- [PASSAGE]
§ §
When North Carolina resident Marc Owens lost portions of both of his legs in a parachuting accident, he never questioned, “Why?” Instead, he embraced the fact that he survived.
“I am blessed to be alive!” he said.
Marc first met SSG Travis Mills, founder of the Travis Mills Foundation, while they both recovered at Walter Reed National Military Medical Center in Bethesda, Maryland.
“Travis was like a mentor to me,” Marc said. “He sat me down and said look, what you put into this is what you’re going to get out of it.”
Years later, it’s thanks to the Travis Mills Foundation that Marc was introduced to a sport in that changed his life – handcycling. He even competed in the New York City Marathon this past fall.
As the Travis Mills Foundation readies to open its new Health and Wellness Center in summer 2022, it’s their hope to empower even more veterans like Marc to try different things, whether it’s a new weight or pool routine or sport.
Early Life and Service
Originally from Albion, Michigan, Marc joined the military right out of high school and served as an Armor Crewman from 1985 to 1988. After an eight-year break, Marc reenlisted as an Air Defense Operator. He served with US. Army Parachute Team, The Golden Knights, the Army’s official aerial demonstration team. Marc served as a freefall photographer with the team. The Golden Knights travel throughout the U.S., performing parachute demonstrations at air shows, professional football and baseball games, and special events, connecting the Army with the American people.
SFC Owens served faithfully and honorably and retired from the Army on Sept. 25, 2014, after 25 years of service to our country.
A Defining Moment
With just shy of 5,000 high-altitude parachute jumps under his belt, on Sept. 27, 2012, Marc was in a skydiving accident that he describes as “horrific.” While performing in Randleman, North Carolina, he had a low-altitude malfunction and he came crashing to the ground at a high rate of speed.
In addition to the amputation of both of his legs, Marc had an aortic transection, open book pelvic fracture, mesenteric laceration with hem peritoneum and a right common femoral fracture. He was rushed to Moses Cone Hospital in Greensboro, North Carolina, which he credits for amazing care and saving his life.
§ §
Dataset entries

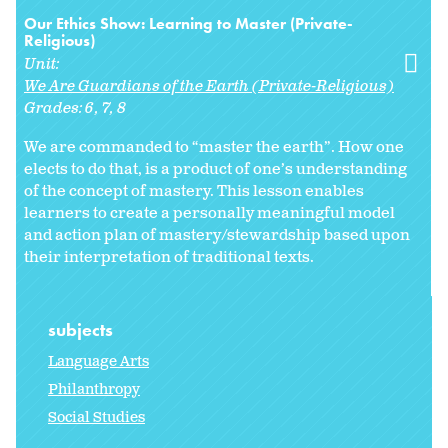
Our Ethics Show: Learning to Master (Private-
Religious)
Unit:
We Are Guardians of the Earth (Private-Religious)
Grades:
6
7
8
We are commanded to “master the earth”. How one
elects to do that, is a product of one’s understanding
of the concept of mastery. This lesson enables
learners to create a personally meaningful model
and action plan of mastery/stewardship based upon
their interpretation of traditional texts.
subjects
Language Arts
Philanthropy
Social Studies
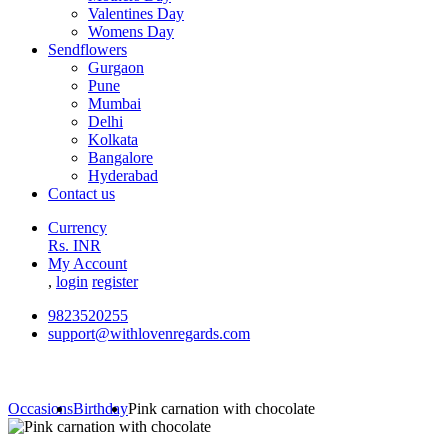
Valentines Day
Womens Day
Sendflowers
Gurgaon
Pune
Mumbai
Delhi
Kolkata
Bangalore
Hyderabad
Contact us
Currency
Rs. INR
My Account
,
login
register
9823520255
support@withlovenregards.com
Occasions
Birthday
Pink carnation with chocolate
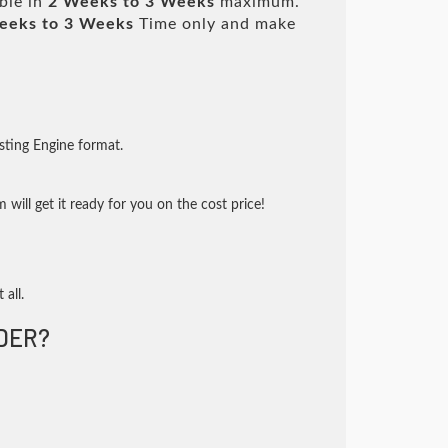
ble in
2 Weeks to 3 Weeks
maximum.
eeks to 3 Weeks
Time only and make
sting Engine format.
will get it ready for you on the cost price!
 all.
DER?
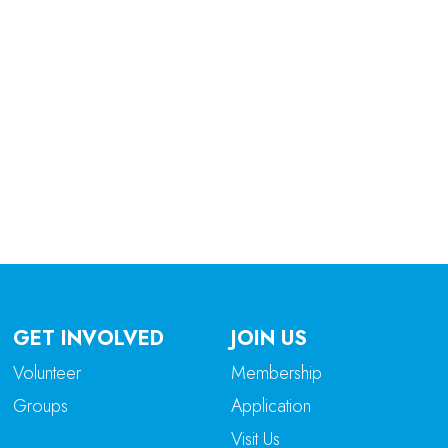
tlook Live
GET INVOLVED
JOIN US
Volunteer
Membership
Groups
Application
Visit Us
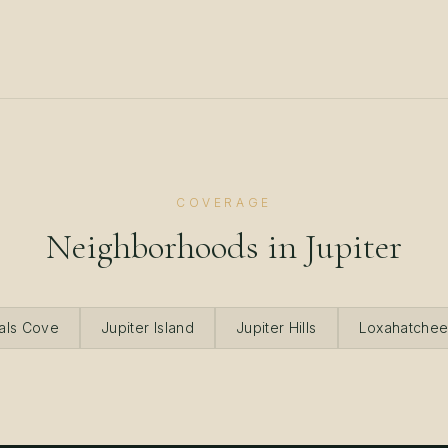
COVERAGE
Neighborhoods in
Jupiter
als Cove
Jupiter Island
Jupiter Hills
Loxahatchee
§ §
- [WORK TASK]
In the passage about Marc Owens, what job did he do with the Golden Knights?

- [RESULT]
He was a freefall photographer.